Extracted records
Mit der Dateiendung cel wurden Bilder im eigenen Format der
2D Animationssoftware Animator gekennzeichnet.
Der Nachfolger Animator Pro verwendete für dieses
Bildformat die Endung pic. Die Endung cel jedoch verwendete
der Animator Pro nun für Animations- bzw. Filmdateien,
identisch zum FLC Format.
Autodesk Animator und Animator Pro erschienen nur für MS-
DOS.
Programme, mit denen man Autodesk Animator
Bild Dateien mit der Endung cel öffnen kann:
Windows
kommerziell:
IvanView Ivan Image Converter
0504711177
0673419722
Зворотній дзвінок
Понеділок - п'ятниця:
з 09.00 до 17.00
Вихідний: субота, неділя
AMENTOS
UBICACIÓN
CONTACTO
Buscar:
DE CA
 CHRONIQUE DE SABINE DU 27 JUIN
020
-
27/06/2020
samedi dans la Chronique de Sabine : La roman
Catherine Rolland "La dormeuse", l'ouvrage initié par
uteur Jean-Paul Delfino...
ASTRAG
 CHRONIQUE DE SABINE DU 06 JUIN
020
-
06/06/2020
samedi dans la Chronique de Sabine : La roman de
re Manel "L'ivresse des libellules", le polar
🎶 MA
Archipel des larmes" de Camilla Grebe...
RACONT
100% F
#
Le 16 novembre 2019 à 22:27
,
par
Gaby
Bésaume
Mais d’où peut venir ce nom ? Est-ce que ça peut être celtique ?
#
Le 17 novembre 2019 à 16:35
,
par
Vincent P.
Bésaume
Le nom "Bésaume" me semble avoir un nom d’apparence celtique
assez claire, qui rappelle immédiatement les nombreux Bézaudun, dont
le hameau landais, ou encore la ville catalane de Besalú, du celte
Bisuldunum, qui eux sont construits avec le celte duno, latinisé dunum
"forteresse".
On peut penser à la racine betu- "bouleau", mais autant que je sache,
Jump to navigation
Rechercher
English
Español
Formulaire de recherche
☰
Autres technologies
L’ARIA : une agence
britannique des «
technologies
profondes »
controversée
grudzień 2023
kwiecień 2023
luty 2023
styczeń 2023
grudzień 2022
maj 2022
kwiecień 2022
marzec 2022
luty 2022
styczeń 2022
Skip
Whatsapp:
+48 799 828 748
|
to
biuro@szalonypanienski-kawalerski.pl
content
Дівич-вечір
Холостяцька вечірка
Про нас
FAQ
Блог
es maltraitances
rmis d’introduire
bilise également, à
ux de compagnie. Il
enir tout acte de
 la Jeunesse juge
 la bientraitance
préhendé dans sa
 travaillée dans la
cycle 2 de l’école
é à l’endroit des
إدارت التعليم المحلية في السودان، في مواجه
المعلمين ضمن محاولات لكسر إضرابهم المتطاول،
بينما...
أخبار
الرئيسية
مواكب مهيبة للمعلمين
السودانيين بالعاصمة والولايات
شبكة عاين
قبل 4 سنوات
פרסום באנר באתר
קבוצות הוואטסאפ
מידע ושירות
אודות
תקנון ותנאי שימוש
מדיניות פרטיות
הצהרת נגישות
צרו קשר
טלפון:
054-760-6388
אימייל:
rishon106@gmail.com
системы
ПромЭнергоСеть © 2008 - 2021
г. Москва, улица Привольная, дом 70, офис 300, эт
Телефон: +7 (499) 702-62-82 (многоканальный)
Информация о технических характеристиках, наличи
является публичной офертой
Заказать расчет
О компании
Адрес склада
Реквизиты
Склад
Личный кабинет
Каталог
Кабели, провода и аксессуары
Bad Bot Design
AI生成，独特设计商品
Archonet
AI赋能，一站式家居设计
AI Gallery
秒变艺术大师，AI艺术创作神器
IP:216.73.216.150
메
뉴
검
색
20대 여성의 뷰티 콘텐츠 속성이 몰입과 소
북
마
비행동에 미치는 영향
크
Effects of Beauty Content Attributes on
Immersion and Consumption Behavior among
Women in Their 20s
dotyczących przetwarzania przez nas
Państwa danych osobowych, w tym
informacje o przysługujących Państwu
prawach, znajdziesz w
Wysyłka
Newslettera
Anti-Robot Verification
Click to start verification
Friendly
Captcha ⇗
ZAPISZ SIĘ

### TASK STATEMENT:
Return the line that contains "Women in Their 20s", along with every line after it in the data above, exactly and with nothing else.

### ANSWER TO THIS PROBLEM:
Women in Their 20s
dotyczących przetwarzania przez nas
Państwa danych osobowych, w tym
informacje o przysługujących Państwu
prawach, znajdziesz w
Wysyłka
Newslettera
Anti-Robot Verification
Click to start verification
Friendly
Captcha ⇗
ZAPISZ SIĘ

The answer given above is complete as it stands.